A fórmula tradicional do exorcismo se aplica a essa crendice grotesca de que “o que há de bom no governo Lula, o Serra vai continuar”, que vem sendo afirmada pelos marqueteiros do candidato do PSDB. Pois o que há de bom no governo Lula é tudo o que tucano detesta.
A fórmula tradicional do exorcismo se aplica a essa crendice grotesca de que “o que há de bom no governo Lula, o Serra vai continuar”.
Pois o que há de bom no governo Lula é o que tucano detesta: transferência de renda (imagine se fosse redistribuição!), política energética de longo prazo, diálogo ambiental, política social como definida como investimento e não como gasto público, ampliação do ensino superior, aumento real do salário mínimo (isso, então, dá urticária em tucano). E também política externa independente, é claro.
O ideal para o tucanato é algo como o governo Dutra de antigamente, que deixou o povão cinco anos sem um único reajuste sequer do salário mínimo. E que se alinhava com a “direita moderna” no plano internacional.
“Diz-me quem és, e te direi com quem vais andar”, diz uma adaptação adequada de outro tradicional ditado popular. Afinal, por exemplo, a oposição em peso votou contra a entrada da Venezuela no Mercosul, até mesmo contra a própria oposição venezuelana, cujo líder veio a Brasília implorar pela adesão. Já imaginaram um tucano da gema aplaudindo aproximação com Venezuela, Bolívia, Uruguai, Equador, etc.?
O sentimento tucanês é o de que existe um mundo “civilizado”, para o qual o Brasil deve voltar completamente o rosto e tudo o mais. Esse mundo “civilizado”, exemplar, é a parte “civilizada” da Europa, dos Estados Unidos e, quando muito, do Japão. Ideal político tucânico privilegia o que os diplomatas enunciam como o “circuito Elizabeth Arden”, formado por Londres, Paris, Roma e Washington. O resto? Imagine! África? Nem pensar. América Latina? Coisa de bugre! Ou então de caudilho hispano-hablante. Claro, para esse mundo tucanopensante, já há ou houve alguns indícios de civilização neste terceiro mundo, como nos bairros periféricos de Johannesburgo, habitados pelos herdeiros ou descendentes do apartheid, ou gente como Piñera, no Chile, Vargas Llosa no Peru, Uribe na Colômbia, Vicente Fox no México, e assim por diante.
O problema é conceitual e é bem antigo, mas agora se agravou.

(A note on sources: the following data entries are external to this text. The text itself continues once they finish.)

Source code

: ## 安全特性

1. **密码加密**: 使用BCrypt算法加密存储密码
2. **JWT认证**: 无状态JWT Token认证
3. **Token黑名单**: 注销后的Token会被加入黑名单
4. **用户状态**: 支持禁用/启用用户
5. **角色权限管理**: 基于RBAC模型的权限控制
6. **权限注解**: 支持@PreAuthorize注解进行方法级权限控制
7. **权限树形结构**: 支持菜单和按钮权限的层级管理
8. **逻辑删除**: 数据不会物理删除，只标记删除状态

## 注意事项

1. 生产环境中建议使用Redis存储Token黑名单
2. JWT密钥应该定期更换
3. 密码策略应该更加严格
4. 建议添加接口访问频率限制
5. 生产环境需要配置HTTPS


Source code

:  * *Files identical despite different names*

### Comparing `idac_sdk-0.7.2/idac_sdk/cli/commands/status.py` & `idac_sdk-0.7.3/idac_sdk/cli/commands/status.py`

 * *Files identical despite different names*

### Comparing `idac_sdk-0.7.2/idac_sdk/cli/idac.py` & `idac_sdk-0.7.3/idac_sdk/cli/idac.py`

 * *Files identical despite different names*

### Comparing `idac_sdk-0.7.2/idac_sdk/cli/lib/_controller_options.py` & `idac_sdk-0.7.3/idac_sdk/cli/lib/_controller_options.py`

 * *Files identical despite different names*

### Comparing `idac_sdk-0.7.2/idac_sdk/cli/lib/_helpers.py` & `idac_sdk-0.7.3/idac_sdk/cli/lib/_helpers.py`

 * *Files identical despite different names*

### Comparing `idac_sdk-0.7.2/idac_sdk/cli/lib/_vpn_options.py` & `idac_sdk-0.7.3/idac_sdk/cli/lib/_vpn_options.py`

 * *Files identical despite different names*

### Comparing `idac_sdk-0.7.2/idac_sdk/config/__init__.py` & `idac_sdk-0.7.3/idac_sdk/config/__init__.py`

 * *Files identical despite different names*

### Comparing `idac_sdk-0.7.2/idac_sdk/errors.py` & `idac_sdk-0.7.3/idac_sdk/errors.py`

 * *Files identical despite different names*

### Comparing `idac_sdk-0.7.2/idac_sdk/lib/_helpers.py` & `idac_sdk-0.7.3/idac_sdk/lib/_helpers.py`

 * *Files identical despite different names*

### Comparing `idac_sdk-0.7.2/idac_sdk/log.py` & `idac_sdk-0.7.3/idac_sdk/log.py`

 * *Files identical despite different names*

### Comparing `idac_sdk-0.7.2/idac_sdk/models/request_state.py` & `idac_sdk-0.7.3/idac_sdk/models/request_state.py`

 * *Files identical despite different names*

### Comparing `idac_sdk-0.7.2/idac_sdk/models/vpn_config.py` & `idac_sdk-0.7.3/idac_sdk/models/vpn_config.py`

É claro que para esse mundo o problema central se deu no momento em que o presidente Geisel colocou Azeredo da Silveira nas Relações Exieriores, provocando a ascensão dos então chamados “barbudinhos” no Itamaraty. Havia de tudo entre os “barbudinhos”, até os que não usavam barba, mas eles eram, sobretudo, de uma geração diferente da que se alinhava automaticamente com a direita mundial nos tempos da Guerra Fria. Houve quem se alinhasse mais com a política de Sarney, ou de Fernando Henrique, e tinham todo o direito de faze-lo, assim como houve quem preferisse as inflexões que vieram à tona com o governo Lula, e também tinham todo o direito de faze-lo.

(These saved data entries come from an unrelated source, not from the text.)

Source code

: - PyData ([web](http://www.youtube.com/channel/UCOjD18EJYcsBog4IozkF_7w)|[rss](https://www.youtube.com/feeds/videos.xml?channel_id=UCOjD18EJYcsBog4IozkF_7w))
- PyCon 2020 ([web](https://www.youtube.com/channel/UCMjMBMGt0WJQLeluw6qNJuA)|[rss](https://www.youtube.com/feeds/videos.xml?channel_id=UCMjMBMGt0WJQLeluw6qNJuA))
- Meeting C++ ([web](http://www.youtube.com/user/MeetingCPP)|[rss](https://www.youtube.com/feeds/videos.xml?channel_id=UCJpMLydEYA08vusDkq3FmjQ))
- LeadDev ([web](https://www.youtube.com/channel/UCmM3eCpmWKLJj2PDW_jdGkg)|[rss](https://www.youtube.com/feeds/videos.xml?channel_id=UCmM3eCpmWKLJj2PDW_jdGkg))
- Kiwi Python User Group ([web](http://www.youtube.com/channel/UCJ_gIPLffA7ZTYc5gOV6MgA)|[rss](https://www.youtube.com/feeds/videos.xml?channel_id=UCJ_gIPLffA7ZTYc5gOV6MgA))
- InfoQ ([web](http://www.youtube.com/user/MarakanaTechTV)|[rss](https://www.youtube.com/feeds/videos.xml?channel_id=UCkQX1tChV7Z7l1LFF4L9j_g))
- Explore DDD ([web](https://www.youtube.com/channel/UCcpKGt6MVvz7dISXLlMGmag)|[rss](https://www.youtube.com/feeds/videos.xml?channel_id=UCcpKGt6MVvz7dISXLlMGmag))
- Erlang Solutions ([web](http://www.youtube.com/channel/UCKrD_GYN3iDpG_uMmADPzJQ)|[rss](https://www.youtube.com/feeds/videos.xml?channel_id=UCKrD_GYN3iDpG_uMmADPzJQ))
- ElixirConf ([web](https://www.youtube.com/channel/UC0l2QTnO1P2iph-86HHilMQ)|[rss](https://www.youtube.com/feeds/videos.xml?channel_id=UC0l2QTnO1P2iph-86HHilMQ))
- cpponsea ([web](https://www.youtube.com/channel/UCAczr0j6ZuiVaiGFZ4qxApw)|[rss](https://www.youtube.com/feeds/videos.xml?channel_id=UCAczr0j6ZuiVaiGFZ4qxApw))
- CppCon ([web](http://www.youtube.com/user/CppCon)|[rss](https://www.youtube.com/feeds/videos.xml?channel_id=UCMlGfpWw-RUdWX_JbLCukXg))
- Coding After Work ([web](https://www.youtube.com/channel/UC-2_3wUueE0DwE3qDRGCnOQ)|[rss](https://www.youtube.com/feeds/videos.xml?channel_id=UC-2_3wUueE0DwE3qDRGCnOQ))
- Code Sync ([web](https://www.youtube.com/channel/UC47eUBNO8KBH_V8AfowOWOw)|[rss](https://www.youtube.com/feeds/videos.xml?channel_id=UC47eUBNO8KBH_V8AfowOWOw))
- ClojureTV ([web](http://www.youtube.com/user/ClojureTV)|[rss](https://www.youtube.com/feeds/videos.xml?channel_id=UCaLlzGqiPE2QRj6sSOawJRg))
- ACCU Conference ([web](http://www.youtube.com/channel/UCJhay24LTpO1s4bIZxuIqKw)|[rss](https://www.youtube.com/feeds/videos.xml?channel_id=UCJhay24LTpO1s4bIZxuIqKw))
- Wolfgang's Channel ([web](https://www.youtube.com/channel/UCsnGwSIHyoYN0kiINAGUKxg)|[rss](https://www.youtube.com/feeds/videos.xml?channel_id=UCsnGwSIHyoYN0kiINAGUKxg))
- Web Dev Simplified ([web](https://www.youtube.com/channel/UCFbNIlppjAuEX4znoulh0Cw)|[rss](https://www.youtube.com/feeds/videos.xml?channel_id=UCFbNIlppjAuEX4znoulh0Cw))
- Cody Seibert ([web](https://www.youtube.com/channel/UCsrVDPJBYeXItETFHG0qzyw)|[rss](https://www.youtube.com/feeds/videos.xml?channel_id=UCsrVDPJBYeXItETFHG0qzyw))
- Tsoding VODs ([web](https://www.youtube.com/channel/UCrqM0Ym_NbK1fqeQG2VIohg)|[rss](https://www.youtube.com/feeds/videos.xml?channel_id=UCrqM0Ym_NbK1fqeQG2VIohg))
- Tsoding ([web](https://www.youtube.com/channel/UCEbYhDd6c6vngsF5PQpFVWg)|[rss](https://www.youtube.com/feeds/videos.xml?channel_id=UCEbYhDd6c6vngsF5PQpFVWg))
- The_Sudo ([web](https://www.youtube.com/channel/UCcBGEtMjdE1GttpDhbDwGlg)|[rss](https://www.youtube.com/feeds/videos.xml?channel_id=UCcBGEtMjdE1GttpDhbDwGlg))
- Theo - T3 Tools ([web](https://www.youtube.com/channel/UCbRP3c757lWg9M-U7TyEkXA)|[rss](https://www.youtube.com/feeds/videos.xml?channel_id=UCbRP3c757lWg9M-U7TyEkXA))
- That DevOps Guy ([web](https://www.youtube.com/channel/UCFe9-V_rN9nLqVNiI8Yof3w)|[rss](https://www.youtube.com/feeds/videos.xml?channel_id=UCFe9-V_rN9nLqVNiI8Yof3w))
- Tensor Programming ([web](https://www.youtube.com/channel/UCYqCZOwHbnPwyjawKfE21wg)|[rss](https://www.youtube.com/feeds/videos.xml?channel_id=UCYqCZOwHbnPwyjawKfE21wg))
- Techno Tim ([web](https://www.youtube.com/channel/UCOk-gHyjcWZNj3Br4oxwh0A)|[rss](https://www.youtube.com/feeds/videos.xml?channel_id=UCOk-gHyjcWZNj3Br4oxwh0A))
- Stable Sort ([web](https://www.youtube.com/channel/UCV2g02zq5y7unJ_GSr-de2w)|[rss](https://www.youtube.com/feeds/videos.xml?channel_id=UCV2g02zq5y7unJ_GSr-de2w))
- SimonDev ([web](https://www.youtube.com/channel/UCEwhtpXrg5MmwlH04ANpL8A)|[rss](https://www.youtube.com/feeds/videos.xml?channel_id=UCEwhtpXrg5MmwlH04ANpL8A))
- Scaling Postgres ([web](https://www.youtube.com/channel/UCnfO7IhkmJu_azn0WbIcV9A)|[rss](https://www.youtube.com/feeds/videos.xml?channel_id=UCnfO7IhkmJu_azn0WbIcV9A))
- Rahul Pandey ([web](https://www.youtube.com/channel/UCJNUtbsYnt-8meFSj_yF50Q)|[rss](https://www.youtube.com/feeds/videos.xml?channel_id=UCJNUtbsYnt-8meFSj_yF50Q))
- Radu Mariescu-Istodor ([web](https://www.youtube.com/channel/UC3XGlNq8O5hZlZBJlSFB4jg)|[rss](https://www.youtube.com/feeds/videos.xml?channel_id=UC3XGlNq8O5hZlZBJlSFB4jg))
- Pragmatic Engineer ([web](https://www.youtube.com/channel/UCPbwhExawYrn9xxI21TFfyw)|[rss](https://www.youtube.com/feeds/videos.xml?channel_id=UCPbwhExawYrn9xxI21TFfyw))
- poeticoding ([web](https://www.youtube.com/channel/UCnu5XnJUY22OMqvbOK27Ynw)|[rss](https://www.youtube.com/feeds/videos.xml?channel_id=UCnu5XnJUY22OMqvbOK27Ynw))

Acontece que o que era para ser uma inflexão tornou-se um estilo com vida própria, e fez o Brasil dar um salto no plano internacional. Como a imprensa mundial não liga muito para o que dizem os jornais reacionários do Brasil, para a maior parte da mídia internacional o Brasil é um sucesso social, econômico e político (e ela não poupa crítica a nossos problemas), sem falar no cultural.
Isso o espírito tucaneiro, contido em seu vulcão adormecido, não pode nem consegue engolir nem perdoar. Por isso, se o tucanês voltar a ser a linguagem do Planalto, a emenda vai ser pior do que o remendo. O governo Fernando Henrique vai parecer uma flor de independência, diante do que viria por aí, tal é a sanha de se “corrigir” os rumos do “populismo bonapartista” de Lula no exterior. E no interior do país também.
Flávio Aguiar é correspondente internacional da Carta Maior em Berlim.